• **Task to complete**:
Extract word for word the lines of the listing from its start to the line holding "mission: build shelters", both ends kept; pictures are not part of the copy.
►
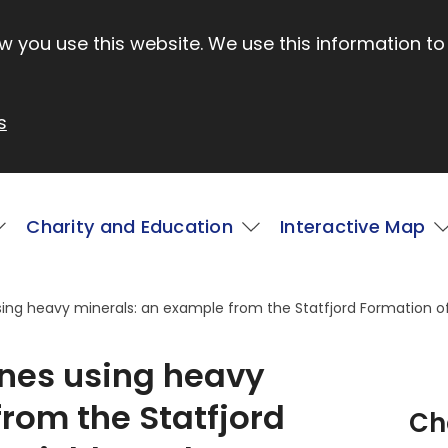
 you use this website. We use this information to
s
Charity and Education
Interactive Map
ing heavy minerals: an example from the Statfjord Formation of 
ones using heavy
rom the Statfjord
Ch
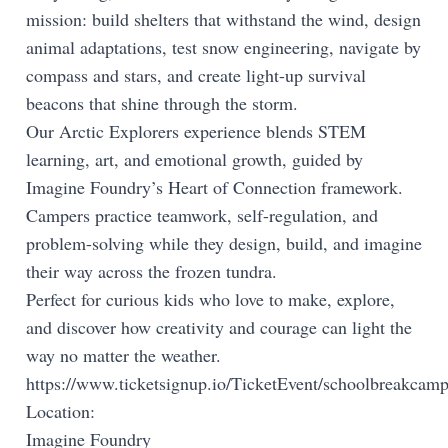
mission: build shelters that withstand the wind, design
animal adaptations, test snow engineering, navigate by
compass and stars, and create light-up survival
beacons that shine through the storm.
Our Arctic Explorers experience blends STEM
learning, art, and emotional growth, guided by
Imagine Foundry’s Heart of Connection framework.
Campers practice teamwork, self-regulation, and
problem-solving while they design, build, and imagine
their way across the frozen tundra.
Perfect for curious kids who love to make, explore,
and discover how creativity and courage can light the
way no matter the weather.
https://www.ticketsignup.io/TicketEvent/schoolbreakcam
Location:
Imagine Foundry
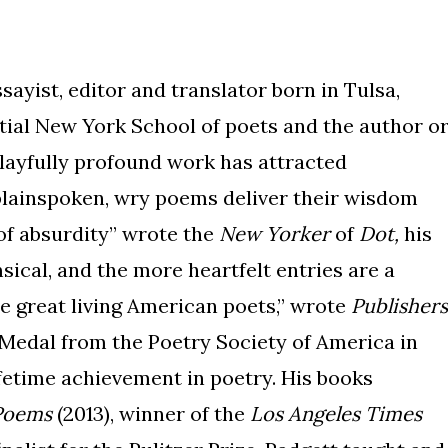
sayist, editor and translator born in Tulsa,
ial New York School of poets and the author o
playfully profound work has attracted
 plainspoken, wry poems deliver their wisdom
of absurdity” wrote the
New Yorker
of
Dot,
his
ical, and the more heartfelt entries are a
he great living American poets,” wrote
Publishers
 Medal from the Poetry Society of America in
ifetime achievement in poetry. His books
Poems
(2013), winner of the
Los Angeles Times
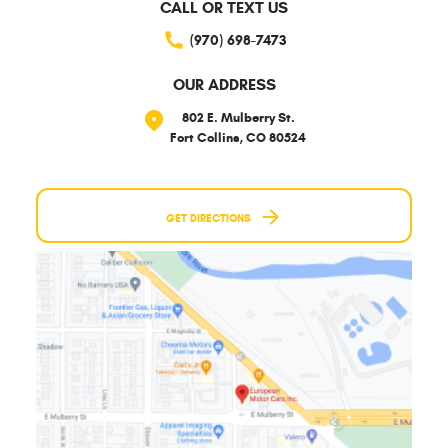
CALL OR TEXT US
(970) 698-7473
OUR ADDRESS
802 E. Mulberry St.
Fort Collins, CO 80524
GET DIRECTIONS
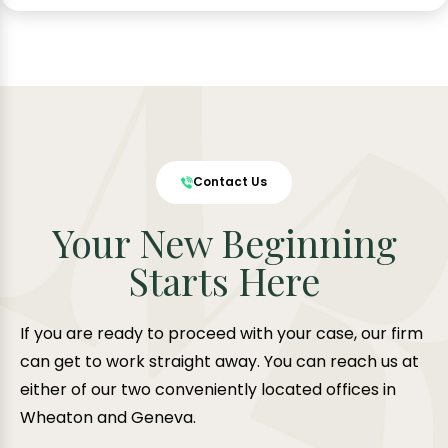
Contact Us
Your New Beginning
Starts Here
If you are ready to proceed with your case, our firm
can get to work straight away. You can reach us at
either of our two conveniently located offices in
Wheaton and Geneva.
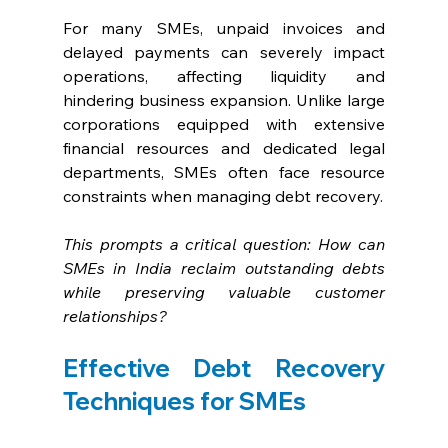
For many SMEs, unpaid invoices and 
delayed payments can severely impact 
operations, affecting liquidity and 
hindering business expansion. Unlike large 
corporations equipped with extensive 
financial resources and dedicated legal 
departments, SMEs often face resource 
constraints when managing debt recovery. 
This prompts a critical question: How can 
SMEs in India reclaim outstanding debts 
while preserving valuable customer 
relationships?
Effective Debt Recovery 
Techniques for SMEs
◄
• **Solution to this problem**:
 you use this website. We use this information to
s
Charity and Education
Interactive Map
ing heavy minerals: an example from the Statfjord Formation of 
ones using heavy
rom the Statfjord
Ch
mission: build shelters that withstand the wind, design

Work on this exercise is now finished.